* **REQUIREMENT 1**
In the article about the Santa Clara County Board of Supervisors, how much county money is the chamber requesting to help meet the local matching funds requirement?

* **TEXT EXCERPT**
Board of Supervisors to Discuss Funding Nonprofits, Lowering Tax Threshhold

The Santa Clara County Board of Supervisors on Tuesday will consider granting a fair chunk of change to a nonprofit trying to set itself up as a small business support center.

Hispanic Chamber of Commerce Silicon Valley is applying for a grant from the state Small Business Administration to set up a satellite office for the Northern California Small Business Development Centers (SBDC), which target Hispanic-owned small businesses. For that, the chamber’s asking for $65,000 in county cash to help meet the local matching funds requirement to secure the grant—it already received a $35,000 loan from the bank, according to a memo signed by County Executive Jeff Smith.

The chamber’s also asking if the county would consider shelling out $225,000 more next year to help it become a larger, countywide SBDC. The support center would help any small business with marketing plans, sales, affordable financing, funding, government contracting and other resources, the chamber says.

Smith recommends granting the $65,000 with unobligated funds from his own budget this year and again the next. He also suggests supervisors give the go-ahead to run up the Silicon Valley-wide center for $225,000 in the next couple years. What makes the request seem a little questionable, as far as priorities go, is that Smith reports his office has a surplus and wants to allocate those funds while there is a countywide deficit in the tens of millions. Within Smith’s recommendation, he also advises supervisors to formally support a bill authored by State Assemblywoman Nora Campos (D-San Jose) that would allow for the state to provide matching funds for such endeavors.

* **REQUIREMENT 2**
From the rows below, copy the lines from the one with "phylum: Chordata" to the one with "scientific name: Corvus brachyrhynchos", keeping every character the same.

* **DATA SECTION**

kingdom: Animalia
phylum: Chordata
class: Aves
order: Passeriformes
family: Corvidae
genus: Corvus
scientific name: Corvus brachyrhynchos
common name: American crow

* * *

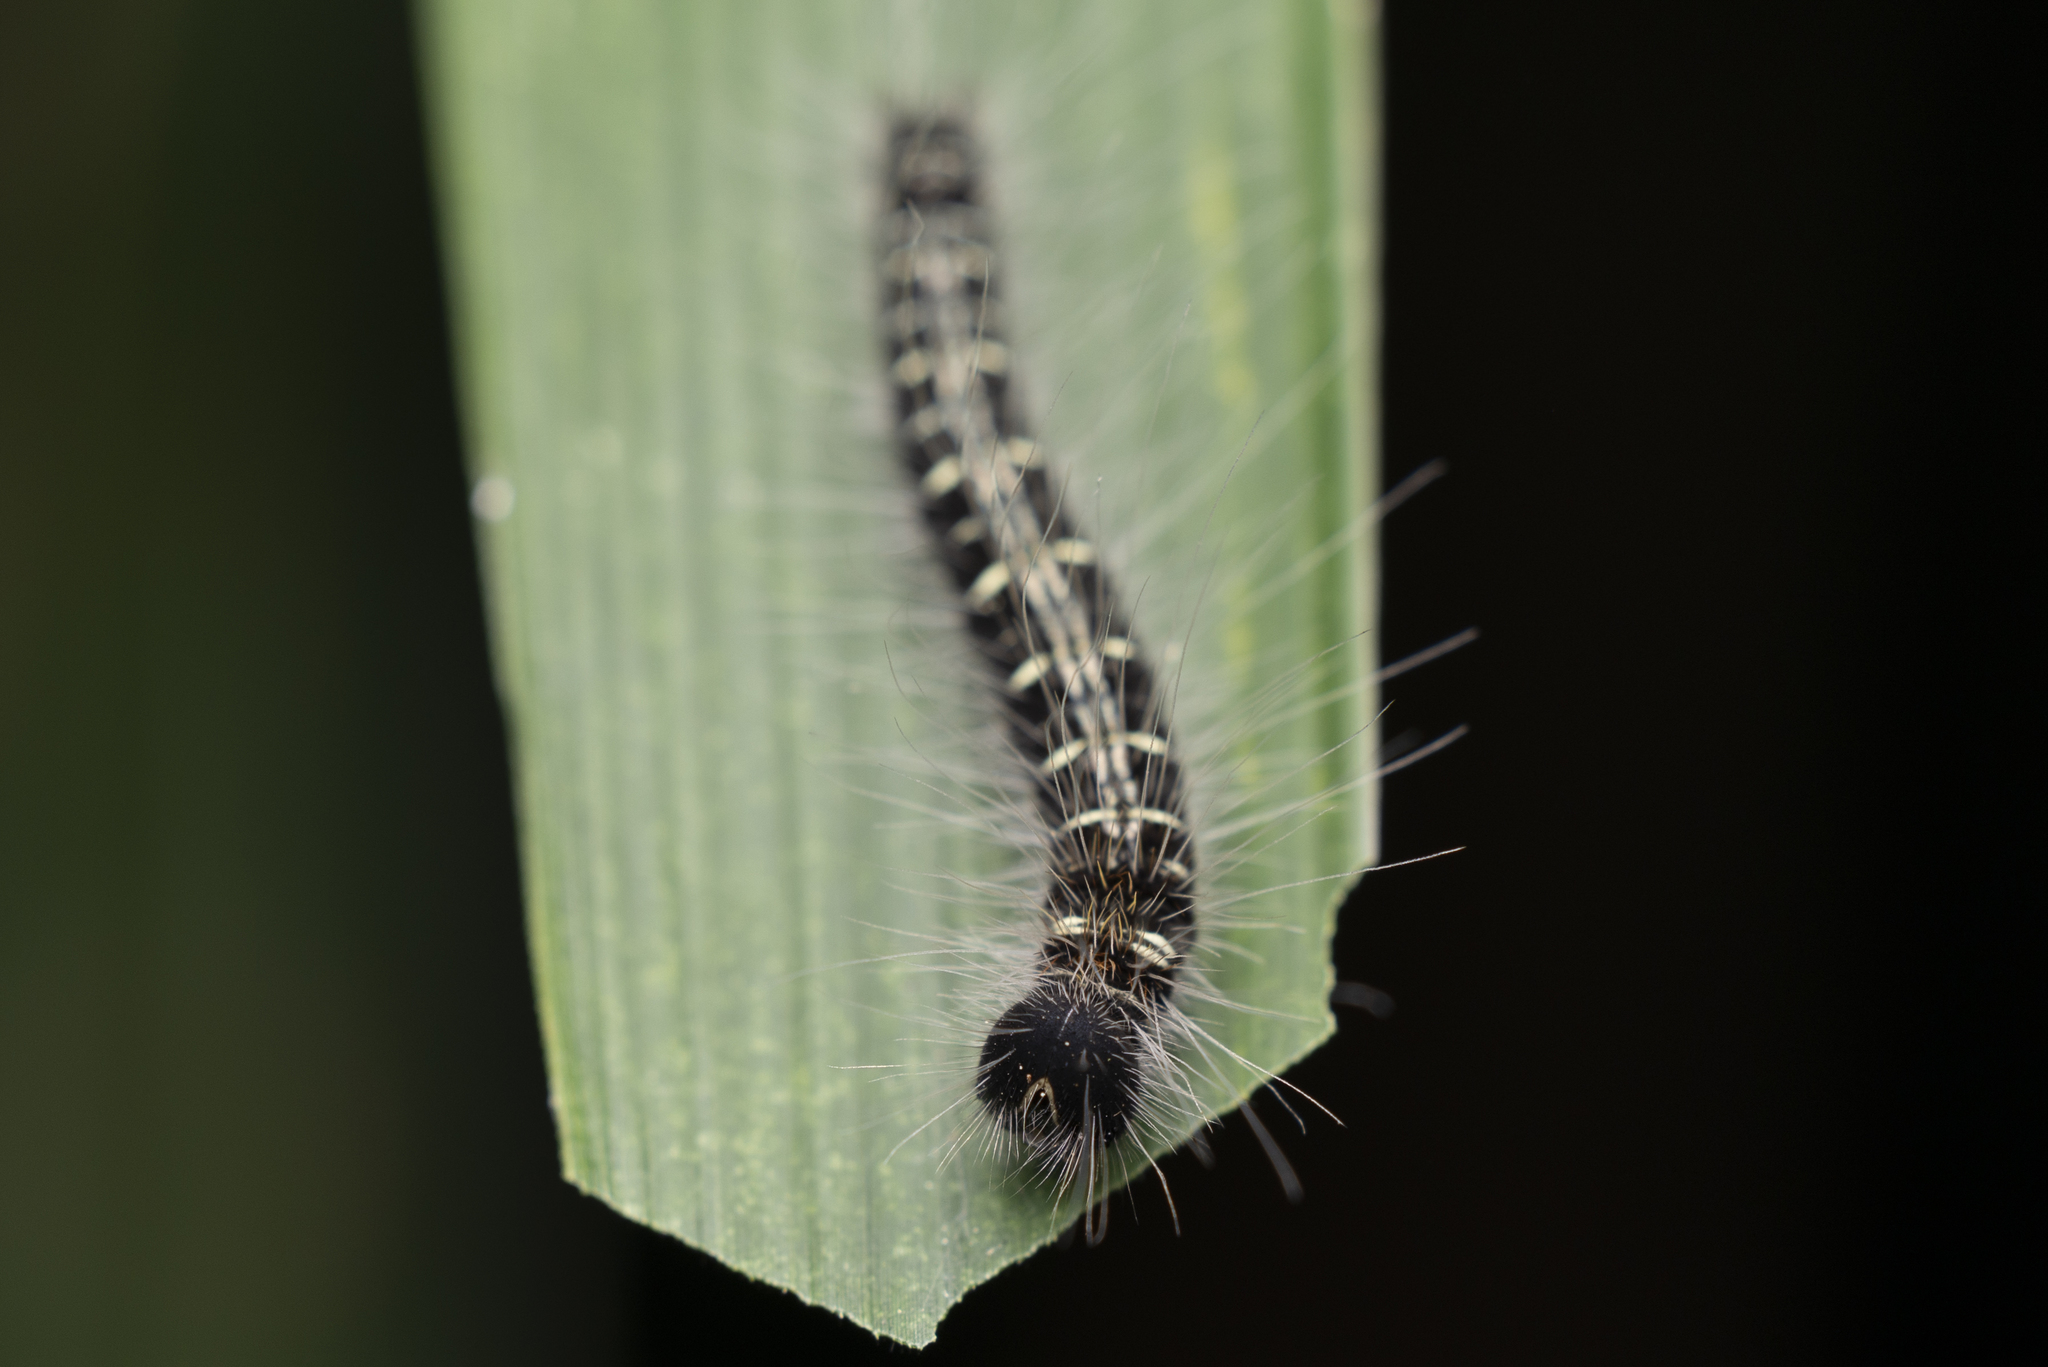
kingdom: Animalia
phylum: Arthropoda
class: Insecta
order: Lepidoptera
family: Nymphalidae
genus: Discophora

* **TASK RESULT 1**
$65,000

* **TASK RESULT 2**
phylum: Chordata
class: Aves
order: Passeriformes
family: Corvidae
genus: Corvus
scientific name: Corvus brachyrhynchos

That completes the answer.